Give back an exact copy of the lines from the start of the material through the line bearing "left hip: (198, 319, -10)". Include both ends and nothing else.
* * * * *
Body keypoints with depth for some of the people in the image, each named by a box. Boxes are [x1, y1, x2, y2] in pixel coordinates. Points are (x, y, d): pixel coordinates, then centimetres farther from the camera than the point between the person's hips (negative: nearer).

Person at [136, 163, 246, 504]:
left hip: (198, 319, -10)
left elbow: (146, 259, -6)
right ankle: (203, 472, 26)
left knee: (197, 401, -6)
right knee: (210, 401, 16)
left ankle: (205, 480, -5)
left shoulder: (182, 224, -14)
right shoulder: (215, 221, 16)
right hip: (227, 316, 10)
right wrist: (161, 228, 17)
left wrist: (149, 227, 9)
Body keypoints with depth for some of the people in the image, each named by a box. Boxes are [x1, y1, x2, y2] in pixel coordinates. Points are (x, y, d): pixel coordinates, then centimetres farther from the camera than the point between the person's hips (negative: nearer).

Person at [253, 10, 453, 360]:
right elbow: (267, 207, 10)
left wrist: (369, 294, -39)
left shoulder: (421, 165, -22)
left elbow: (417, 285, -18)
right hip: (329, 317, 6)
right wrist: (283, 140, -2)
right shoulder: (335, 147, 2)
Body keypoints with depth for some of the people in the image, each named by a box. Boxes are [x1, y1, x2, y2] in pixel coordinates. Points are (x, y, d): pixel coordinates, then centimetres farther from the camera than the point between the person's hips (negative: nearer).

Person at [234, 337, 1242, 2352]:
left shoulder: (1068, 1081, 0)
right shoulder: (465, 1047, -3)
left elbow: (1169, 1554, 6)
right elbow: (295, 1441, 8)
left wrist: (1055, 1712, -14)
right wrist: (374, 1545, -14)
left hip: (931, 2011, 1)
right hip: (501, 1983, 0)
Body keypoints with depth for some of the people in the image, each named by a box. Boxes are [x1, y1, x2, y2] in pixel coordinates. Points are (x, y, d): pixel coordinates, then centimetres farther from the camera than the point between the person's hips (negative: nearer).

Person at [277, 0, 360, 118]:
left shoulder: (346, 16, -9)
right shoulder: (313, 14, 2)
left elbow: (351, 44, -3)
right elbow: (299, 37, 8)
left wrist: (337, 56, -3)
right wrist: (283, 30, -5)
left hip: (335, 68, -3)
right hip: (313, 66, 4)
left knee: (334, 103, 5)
* * * * *
Task answer
Body keypoints with depth for some of the people in the image, each named by a box. Boxes are [x1, y1, x2, y2] in pixel coordinates. Points are (x, y, d): pixel coordinates, then centimetres farther from the camera than the point between the person's hips (negative: nearer).

Person at [136, 163, 246, 504]:
left hip: (198, 319, -10)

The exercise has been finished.